Woche vom 5. bis 11. Februar
Lebendige Erinnerung
Sonntag: Psalm 124; Montag: 1. Korinther 10, 14-22; Dienstag: 1. Korinther 10, 23 - 11, 1; Mittwoch: 1. Korinther 11, 2-16; Donnerstag: 1. Korinther 11, 17-22; Freitag: 1. Korinther 11, 23-26; Samstag: 1. Korinther 11, 27-34
Ein weiterer wichtiger Schlüsselsatz fällt: „Alles ist erlaubt, aber es frommt (nützt) nicht alles (10, 23).“ Es gibt auch die zerstörerische Freiheit (die nicht aufbaut 10, 23). Die eigene Freiheit ist an das Gewissen gebunden. Das Gewissen ist dabei nicht eine fremde, andere Stimme Gottes in mir, sondern das eigene Ich in der Verantwortung vor seinem Schöpfer. Da kann und darf niemand Verantwortung und auch Zuständigkeit von sich abwälzen.
In Kapitel 11 ist die Haltung des Paulus für heutiges Verständnis schwierig: Ist Jesus etwa nicht Gott und mit ihm auf gleicher Stufe? Wie ist das Verhältnis der beiden zueinander?
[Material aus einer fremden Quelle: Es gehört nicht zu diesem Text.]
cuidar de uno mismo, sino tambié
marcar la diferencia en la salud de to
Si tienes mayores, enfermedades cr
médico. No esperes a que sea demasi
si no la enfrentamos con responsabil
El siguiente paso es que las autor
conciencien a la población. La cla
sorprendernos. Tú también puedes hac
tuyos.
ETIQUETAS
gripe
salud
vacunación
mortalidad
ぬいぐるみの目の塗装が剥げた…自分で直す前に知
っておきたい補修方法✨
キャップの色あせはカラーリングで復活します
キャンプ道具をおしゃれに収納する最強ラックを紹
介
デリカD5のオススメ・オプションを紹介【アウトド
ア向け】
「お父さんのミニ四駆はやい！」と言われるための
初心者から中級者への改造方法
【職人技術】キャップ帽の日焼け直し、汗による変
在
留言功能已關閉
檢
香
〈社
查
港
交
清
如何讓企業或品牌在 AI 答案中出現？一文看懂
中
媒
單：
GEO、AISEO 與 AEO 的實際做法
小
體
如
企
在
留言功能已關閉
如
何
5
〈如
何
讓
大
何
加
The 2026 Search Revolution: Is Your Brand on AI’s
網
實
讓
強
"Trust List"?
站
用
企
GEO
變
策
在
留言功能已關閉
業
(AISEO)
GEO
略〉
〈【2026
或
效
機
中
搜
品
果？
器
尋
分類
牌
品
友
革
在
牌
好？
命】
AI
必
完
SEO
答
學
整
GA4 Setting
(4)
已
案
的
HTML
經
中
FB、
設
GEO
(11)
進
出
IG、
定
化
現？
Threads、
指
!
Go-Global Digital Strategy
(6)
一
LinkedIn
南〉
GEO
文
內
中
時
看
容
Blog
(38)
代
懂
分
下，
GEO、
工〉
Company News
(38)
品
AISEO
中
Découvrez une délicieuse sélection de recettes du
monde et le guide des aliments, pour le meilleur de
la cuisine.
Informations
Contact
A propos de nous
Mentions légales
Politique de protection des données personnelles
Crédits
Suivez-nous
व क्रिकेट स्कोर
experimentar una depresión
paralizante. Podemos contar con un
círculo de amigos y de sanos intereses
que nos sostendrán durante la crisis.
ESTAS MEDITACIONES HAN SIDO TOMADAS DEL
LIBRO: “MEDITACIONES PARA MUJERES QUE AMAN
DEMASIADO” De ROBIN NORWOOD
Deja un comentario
Und ferner: Ist der Mann wirklich des „Weibes Haupt“, obwohl doch Gott den Menschen als Mann und Frau geschaffen hat (1. Mose 1)? Und ist die Frage der Kopfbedeckung im Gottesdienst oder Haartracht tatsächlich von solchem Gewicht, wenn man das im Licht der christlichen Freiheit betrachtet? Oder geht es nur um einen Unterschied zu den Juden, wo die Männer beim Gebet immer einen Hut tragen?
Ein Stuhl blieb frei
Der Apostel geht auf eine weitere Anfrage der Korinther ein und wird gleich zornig. Denn beim Abendmahl ist es zu Entwicklungen gekommen, die Paulus ab sofort zu ändern befiehlt. Auch hier stehen die Spannungen innerhalb der Gemeinde im Hintergrund. Es wirkten sich die sozialen Unterschiede aus.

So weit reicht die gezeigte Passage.